# Start of EXTRACTED ENTRIES

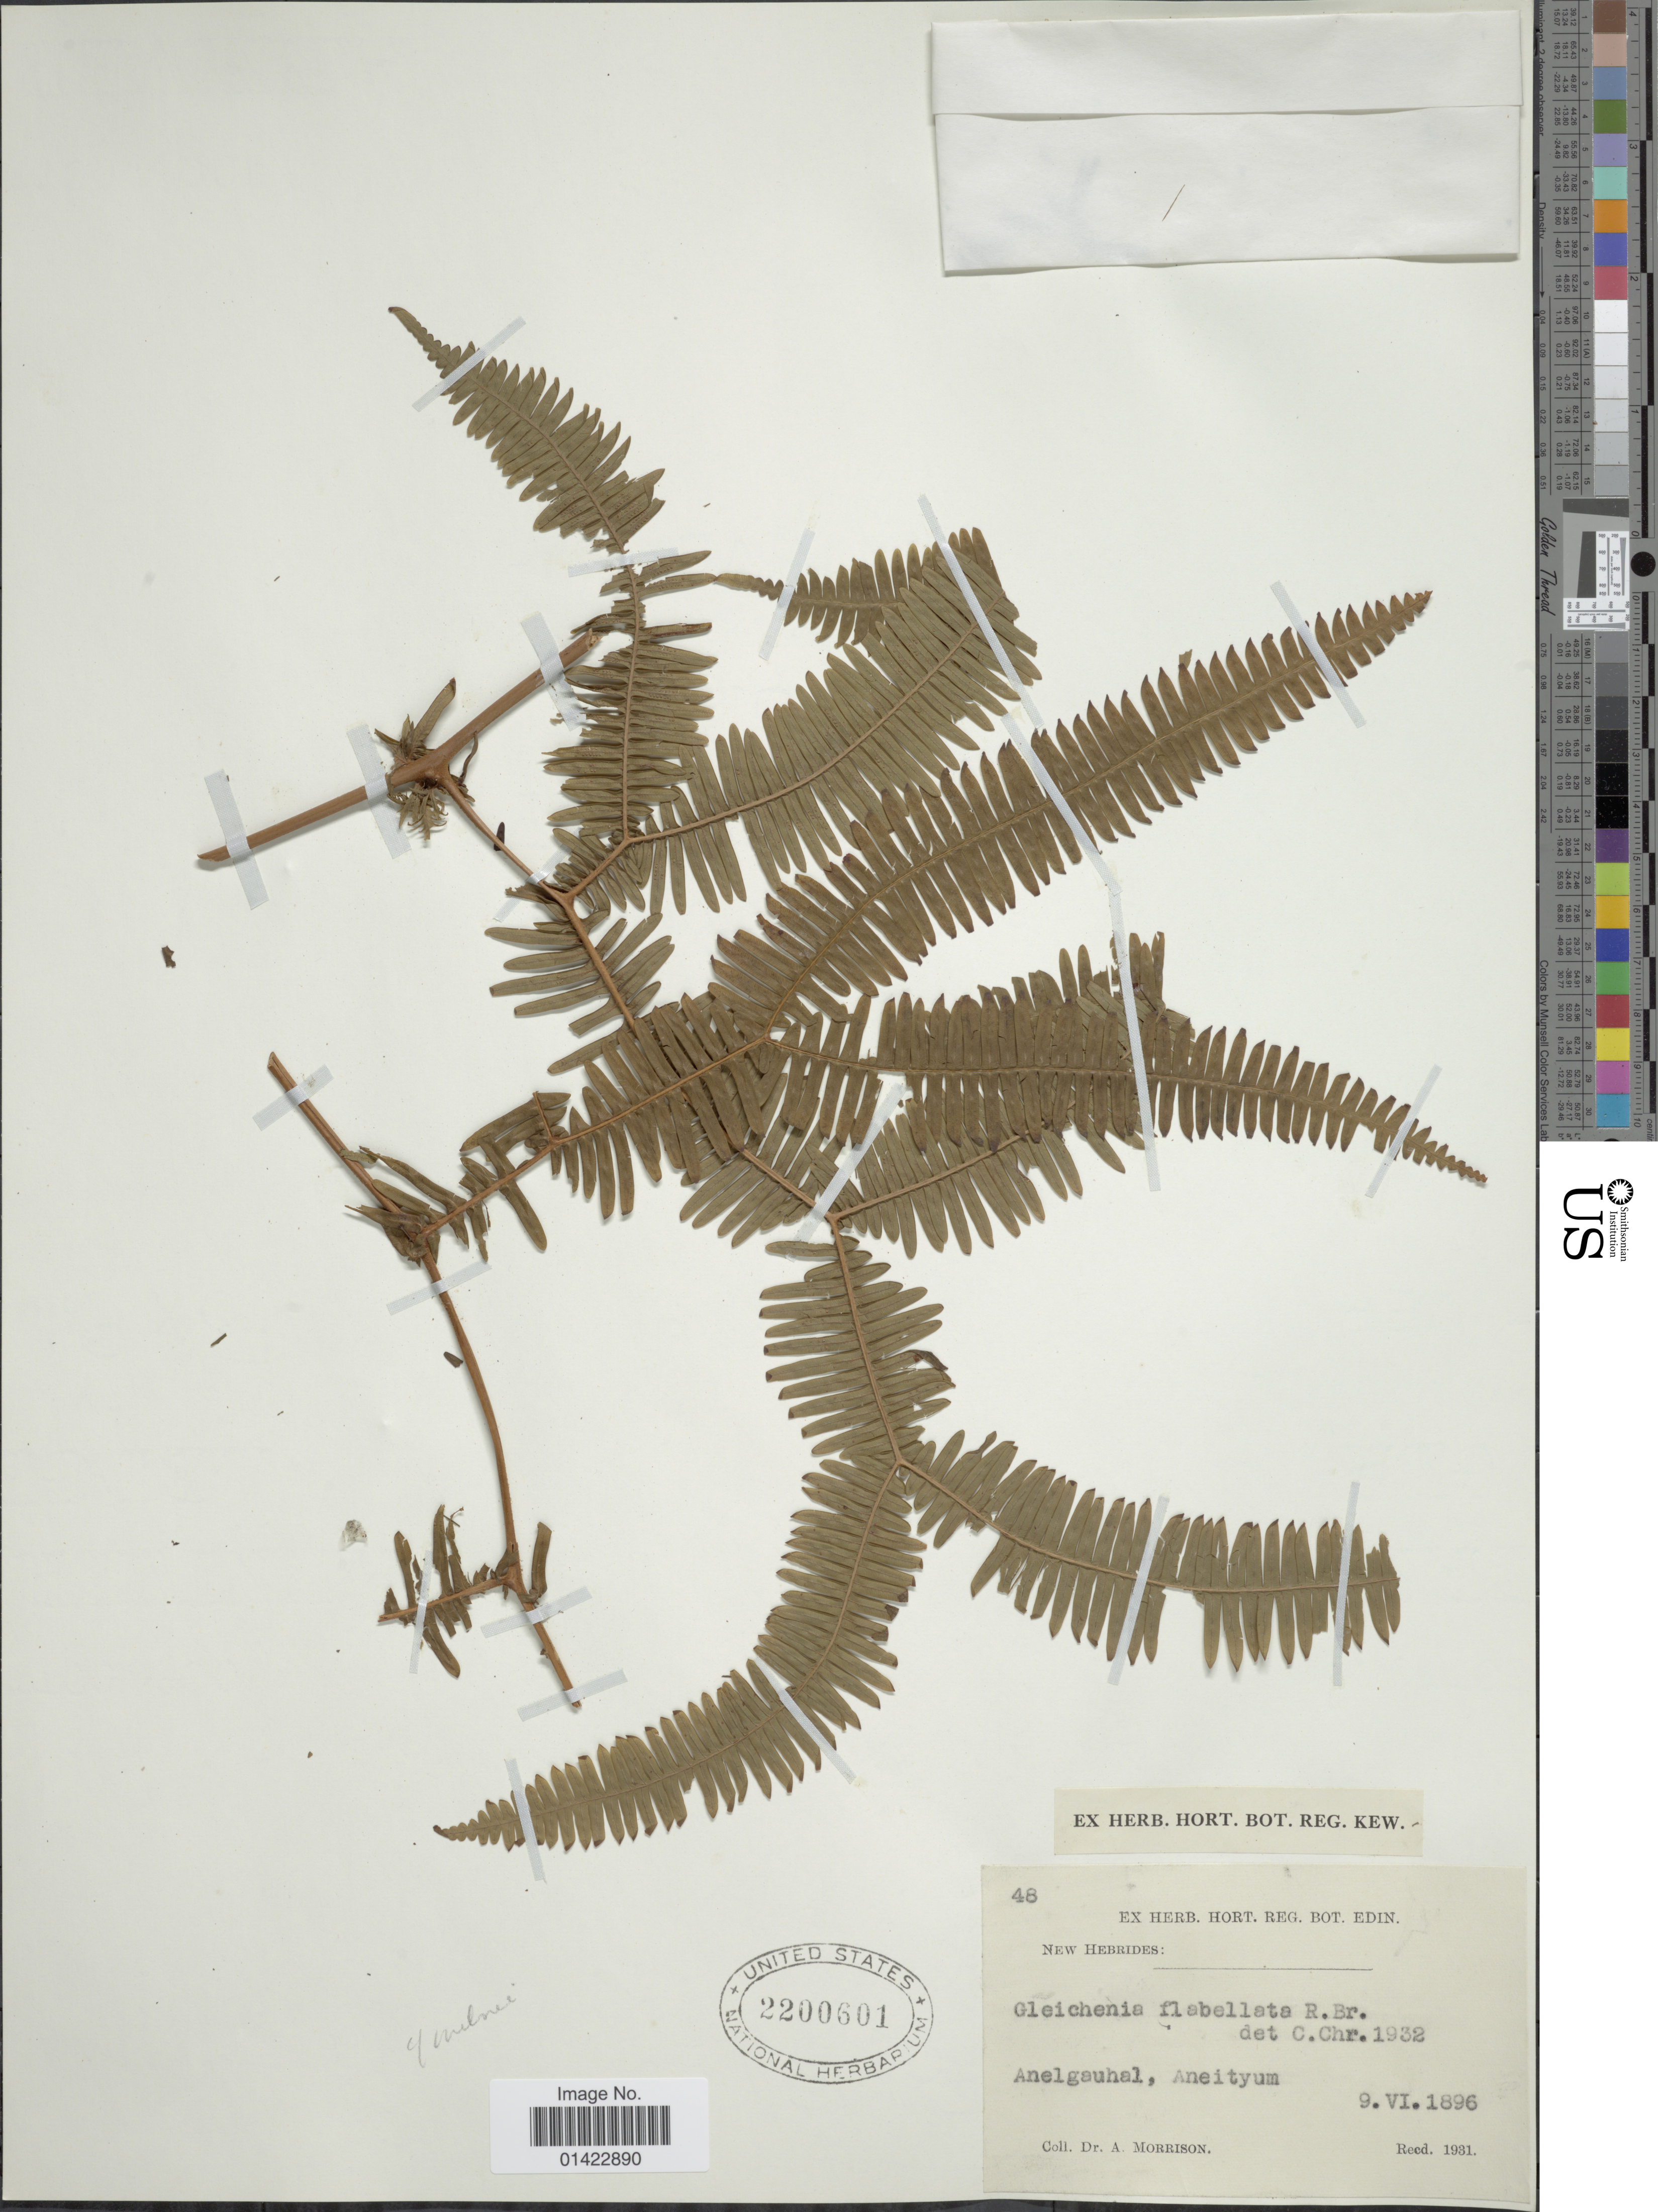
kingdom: Plantae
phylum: Tracheophyta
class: Polypodiopsida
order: Gleicheniales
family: Gleicheniaceae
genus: Sticherus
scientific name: Sticherus milnei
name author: (Baker) Ching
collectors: A. Morrison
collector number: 48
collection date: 1896-06-09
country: Vanuatu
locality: New Hebrides. Anelgauhal, Aneityum.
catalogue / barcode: US 2200601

# End of EXTRACTED ENTRIES

## THE PROBLEM
Rewrite the material from the line containing "name author: (Baker) Ching" through the end of the material, putting "site" in place of "locality" and changing nothing else.

## RESULT OF THE TASK
name author: (Baker) Ching
collectors: A. Morrison
collector number: 48
collection date: 1896-06-09
country: Vanuatu
site: New Hebrides. Anelgauhal, Aneityum.
catalogue / barcode: US 2200601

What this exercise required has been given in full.